- _Record extracts_:
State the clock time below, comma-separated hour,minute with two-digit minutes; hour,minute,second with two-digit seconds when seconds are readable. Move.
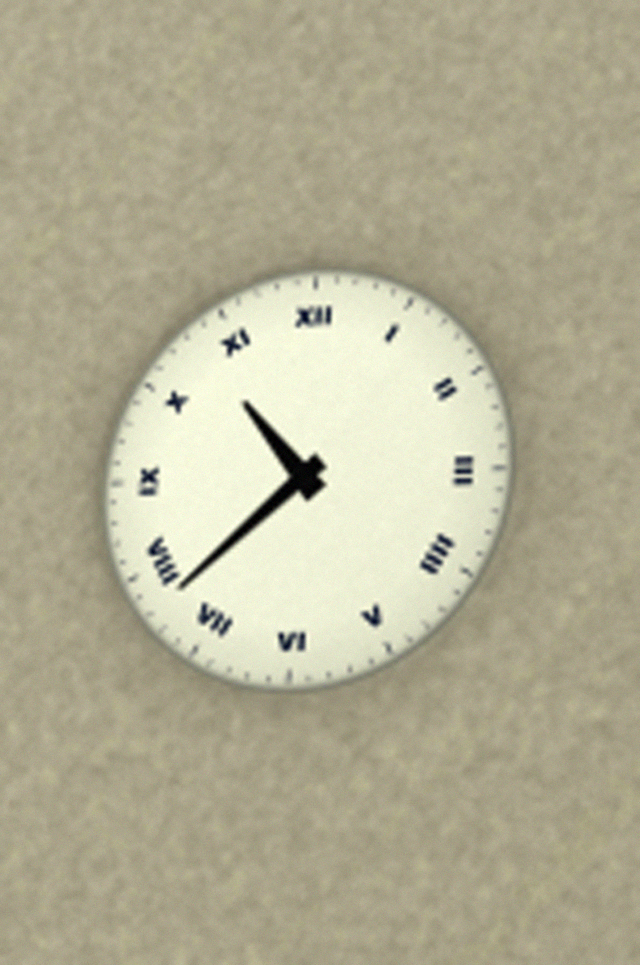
10,38
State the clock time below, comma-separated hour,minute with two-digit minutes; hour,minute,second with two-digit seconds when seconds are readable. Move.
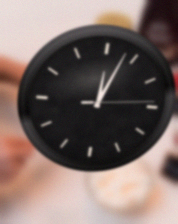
12,03,14
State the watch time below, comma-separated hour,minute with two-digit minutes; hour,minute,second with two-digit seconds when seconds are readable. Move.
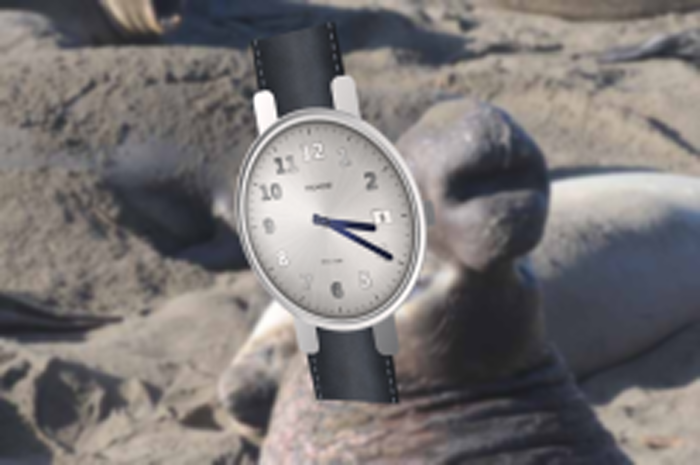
3,20
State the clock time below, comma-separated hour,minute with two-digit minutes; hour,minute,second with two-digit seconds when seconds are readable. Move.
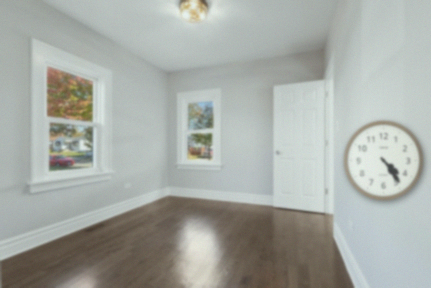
4,24
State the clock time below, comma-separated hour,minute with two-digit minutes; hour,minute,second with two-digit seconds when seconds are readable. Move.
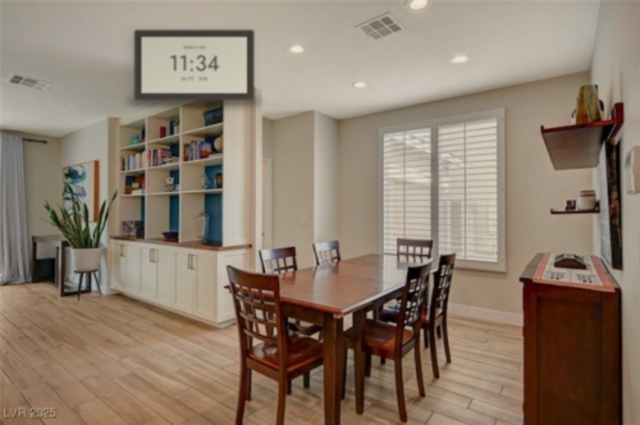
11,34
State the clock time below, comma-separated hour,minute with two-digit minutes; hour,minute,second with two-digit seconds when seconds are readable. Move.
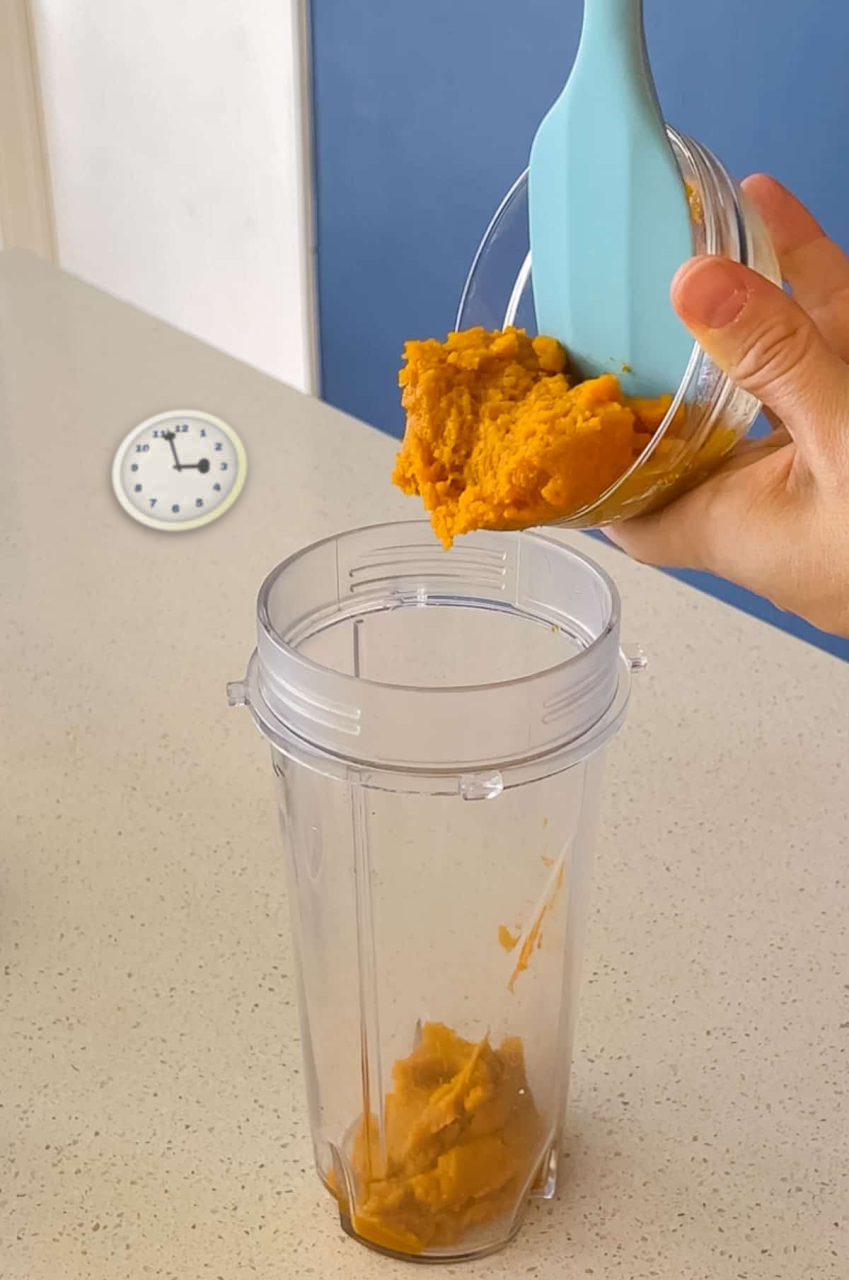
2,57
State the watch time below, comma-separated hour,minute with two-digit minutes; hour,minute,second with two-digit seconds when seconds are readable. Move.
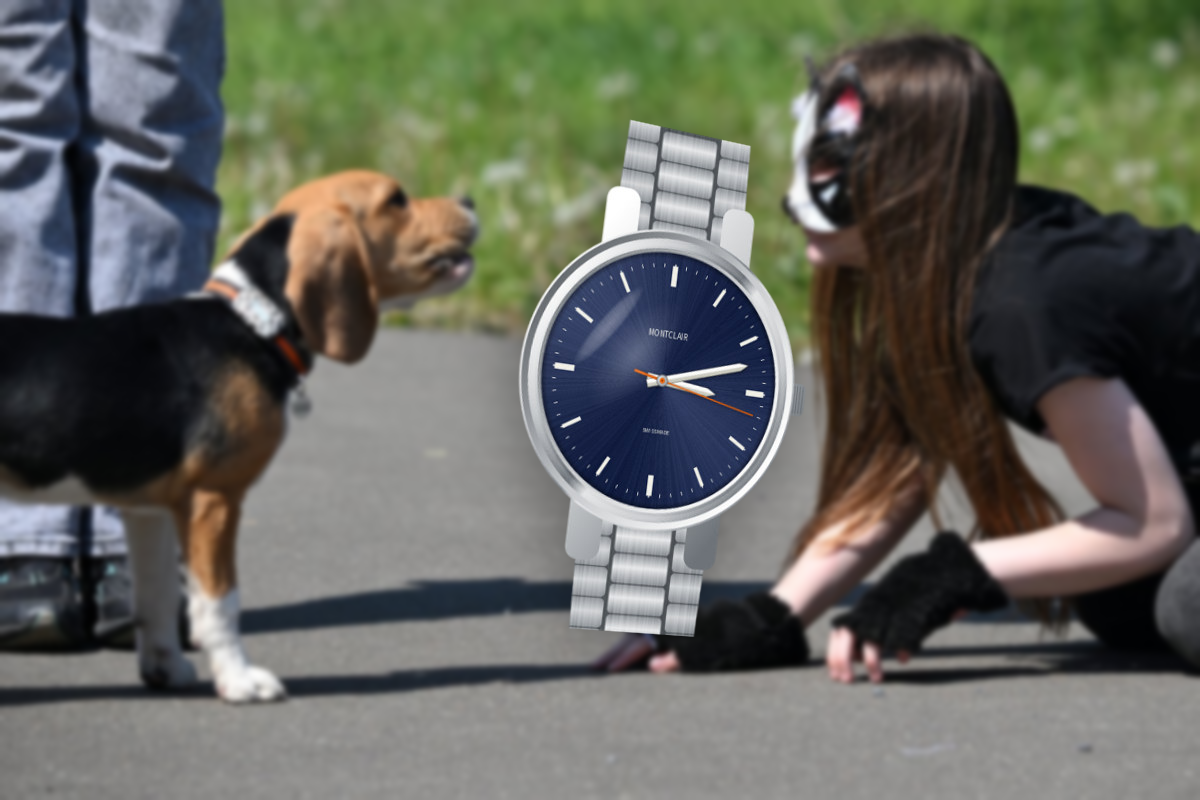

- _Your objective_: Copy every item above word for word, leaving out the pictures.

- _Correct output_:
State the clock time below, comma-separated hour,minute with two-digit minutes; hour,minute,second with two-digit seconds when seconds are readable. Move.
10,38
State the clock time below, comma-separated hour,minute with two-digit minutes; hour,minute,second with two-digit seconds when seconds are readable. Move.
12,03,14
State the watch time below, comma-separated hour,minute with two-digit minutes; hour,minute,second with two-digit seconds when seconds are readable. Move.
3,20
State the clock time below, comma-separated hour,minute with two-digit minutes; hour,minute,second with two-digit seconds when seconds are readable. Move.
4,24
State the clock time below, comma-separated hour,minute with two-digit minutes; hour,minute,second with two-digit seconds when seconds are readable. Move.
11,34
State the clock time below, comma-separated hour,minute with two-digit minutes; hour,minute,second with two-digit seconds when seconds are readable. Move.
2,57
State the watch time below, comma-separated hour,minute with two-digit minutes; hour,minute,second with two-digit seconds when seconds are readable. Move.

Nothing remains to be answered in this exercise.